Oct 252018
 October 25, 2018  Posted by  U.S., Youth & Schools

Amy Alonzo reports:

Lyon County School District’s compliance with a federal law that allows the district to release certain student information to outside parties has at least a few Lyon County parents and guardians upset.

The federal Family Educational Rights and Privacy Act (FERPA) protects the privacy of student education records but does not prevent the district from disclosing “directory” information such as a student’s name, date and place of birth, address and telephone number if that information is requested by certain groups. FERPA-approved groups include organizations conducting studies on behalf of the school, specified officials, state and local officials and parties connected to financial aid.

District Superintendent Wayne Workman said Lyon County also releases directory information to certain education-related groups, such as youth sports leagues and companies offering graduation caps and gowns.

But, since the district passed a policy in February outlawing the distribution of non-school related fliers and advertisements, the district has received an increase in requests for directory information, Workman said. The ban on distributing fliers came after the district faced threats of legal action by Calvary Chapel Dayton Valley, which claimed its fliers were excluded from distribution because of its religious viewpoint.

Read more on Reno Gazette Journal.

Every year, some parents discover after the opt-out window closes, that they should have opted out of the district sharing directory information.  And then they get aggravated and ask why it is opt-out instead of sharing being opt-in.  Rinse. Repeat.
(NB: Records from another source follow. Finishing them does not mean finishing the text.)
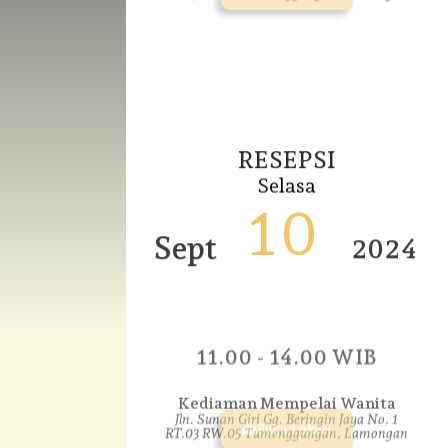
RESEPSI
Selasa
10
Sept
2024
11.00 - 14.00 WIB
Kediaman Mempelai Wanita
Jln. Sunan Giri Gg. Beringin Jaya No. 1
RT.03 RW.05 Tumenggungan, Lamongan
Buka Lokasi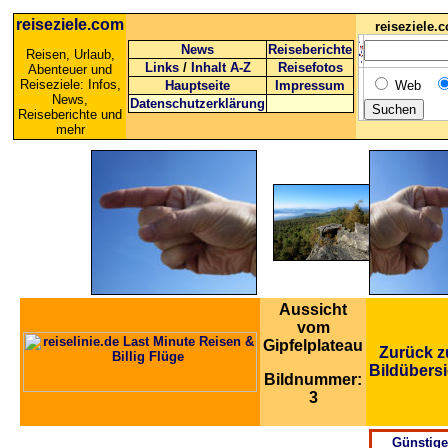
reiseziele.com
reiseziele
News
Reiseberichte
Reisen, Urlaub,
Links
/
Inhalt A-Z
Reisefotos
Abenteuer und
Reiseziele: Infos,
Hauptseite
Impressum
Web
News,
Datenschutzerklärung
Reiseberichte und
mehr
Aussicht
vom
Gipfelplateau
Zurück z
Bildübersi
Bildnummer:
3
Günstige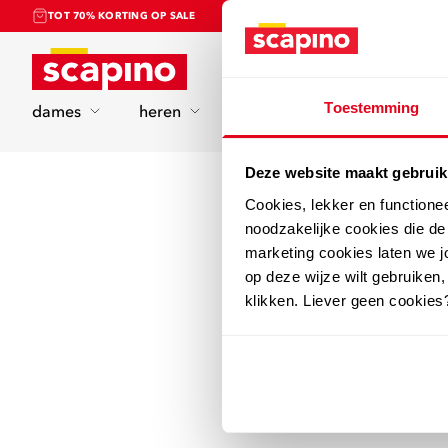
TOT 70% KORTING OP SALE
Home
Toestemming
dames
heren
kinderen
sport
Deze website maakt gebruik
Cookies, lekker en functione
noodzakelijke cookies die d
marketing cookies laten we jo
op deze wijze wilt gebruiken,
klikken. Liever geen cookies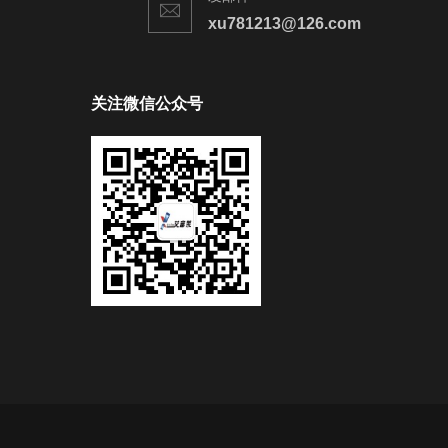
xu781213@126.com
关注微信公众号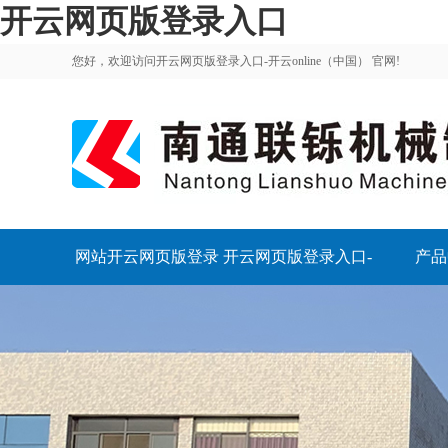
开云网页版登录入口
您好，欢迎访问开云网页版登录入口-开云online（中国） 官网!
网站开云网页版登录
开云网页版登录入口-
产品
入口
开云online（中国）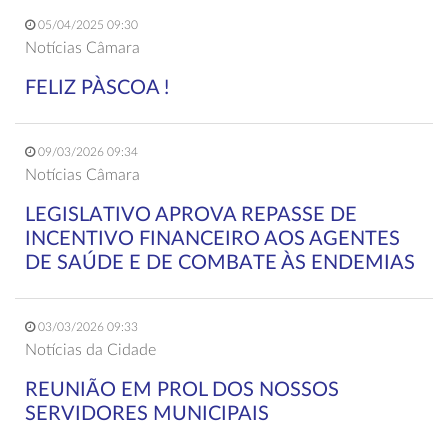
05/04/2025 09:30
Notícias Câmara
FELIZ PÀSCOA !
09/03/2026 09:34
Notícias Câmara
LEGISLATIVO APROVA REPASSE DE
INCENTIVO FINANCEIRO AOS AGENTES
DE SAÚDE E DE COMBATE ÀS ENDEMIAS
03/03/2026 09:33
Notícias da Cidade
REUNIÃO EM PROL DOS NOSSOS
SERVIDORES MUNICIPAIS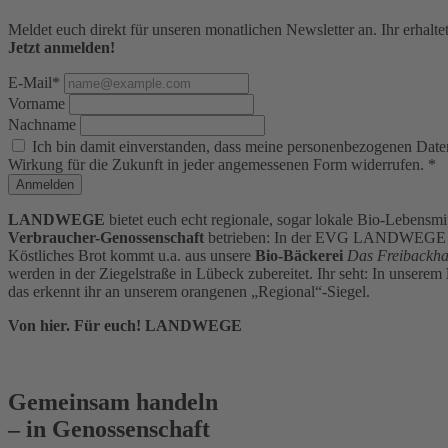
Meldet euch direkt für unseren monatlichen Newsletter an. Ihr erha
Jetzt anmelden!
E-Mail*
Vorname
Nachname
Ich bin damit einverstanden, dass meine personenbezogenen Daten 
Wirkung für die Zukunft in jeder angemessenen Form widerrufen. *
Anmelden
LANDWEGE
bietet euch echt regionale, sogar lokale Bio-Lebensm
Verbraucher-Genossenschaft
betrieben: In der EVG LANDWEGE eG 
Köstliches Brot kommt u.a. aus unsere
Bio-Bäckerei
Das Freibackh
werden in der Ziegelstraße in Lübeck zubereitet. Ihr seht: In unserem
das erkennt ihr an unserem orangenen „Regional“-Siegel.
Von hier. Für euch! LANDWEGE
Gemeinsam handeln
– in Genossenschaft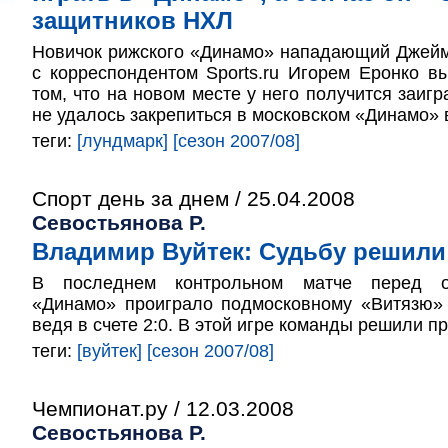
защитников НХЛ
Новичок рижского «Динамо» нападающий Джейм
с корреспондентом Sports.ru Игорем Еронко в
том, что на новом месте у него получится заигр
не удалось закрепиться в московском «Динамо» в
теги:
[лундмарк]
[сезон 2007/08]
Спорт день за днем / 25.04.2008
Севостьянова Р.
Владимир Вуйтек: Судьбу решили
В последнем контрольном матче перед от
«Динамо» проиграло подмосковному «Витязю» 
ведя в счете 2:0. В этой игре команды решили п
теги:
[вуйтек]
[сезон 2007/08]
Чемпионат.ру / 12.03.2008
Севостьянова Р.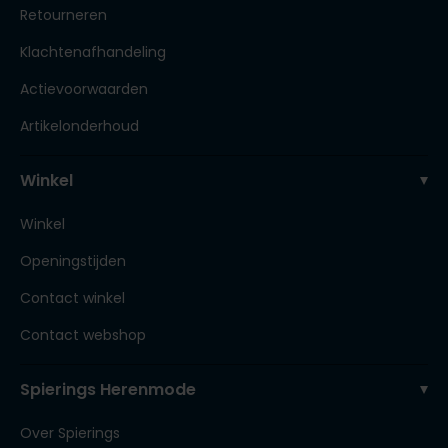
Retourneren
Klachtenafhandeling
Actievoorwaarden
Artikelonderhoud
Winkel
Winkel
Openingstijden
Contact winkel
Contact webshop
Spierings Herenmode
Over Spierings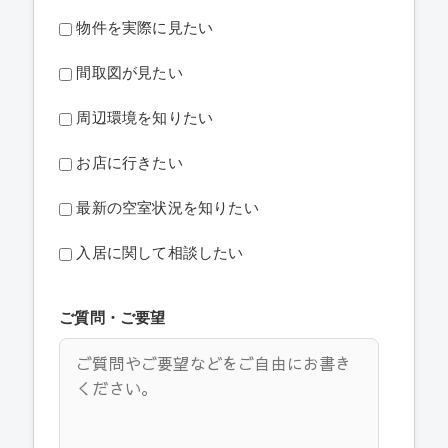
物件を実際に見たい
間取図が見たい
周辺環境を知りたい
お店に行きたい
最新の空室状況を知りたい
入居に関して相談したい
ご質問・ご要望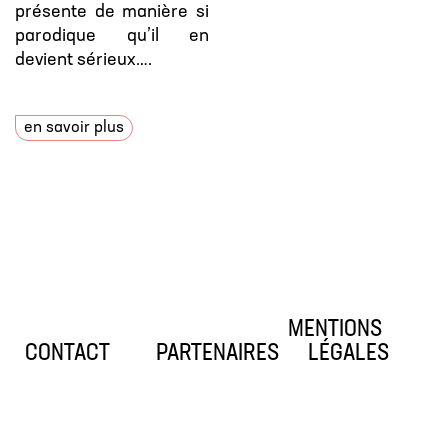
présente de manière si
parodique qu’il en
devient sérieux….
en savoir plus
MENTIONS
CONTACT
PARTENAIRES
LÉGALES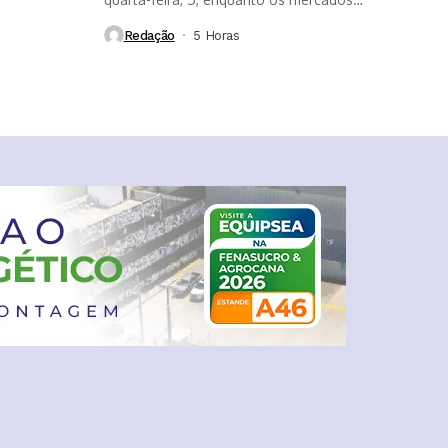
aguardam...
Redação
5 Horas ⁮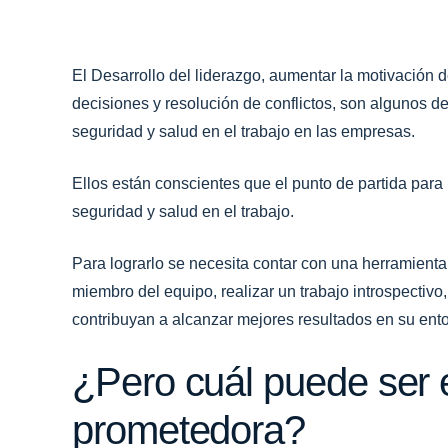
El Desarrollo del liderazgo, aumentar la motivación 
decisiones y resolución de conflictos, son algunos de
seguridad y salud en el trabajo en las empresas.
Ellos están conscientes que el punto de partida par
seguridad y salud en el trabajo.
Para lograrlo se necesita contar con una herramienta
miembro del equipo, realizar un trabajo introspectivo
contribuyan a alcanzar mejores resultados en su ento
¿Pero cuál puede ser 
prometedora?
They are right, in my opinion, that sharing should be opt-in and not default with opt-out required.  Because I will also bet you dollars to donuts that schools that release information under FERPA’s directory information provisions do not ensure that the parties receiving the information will secure it well or prevent misuse of the data. In fact, in most cases, the receiving parties likely do misuse the data or fail to protect it, but that’s just my bet.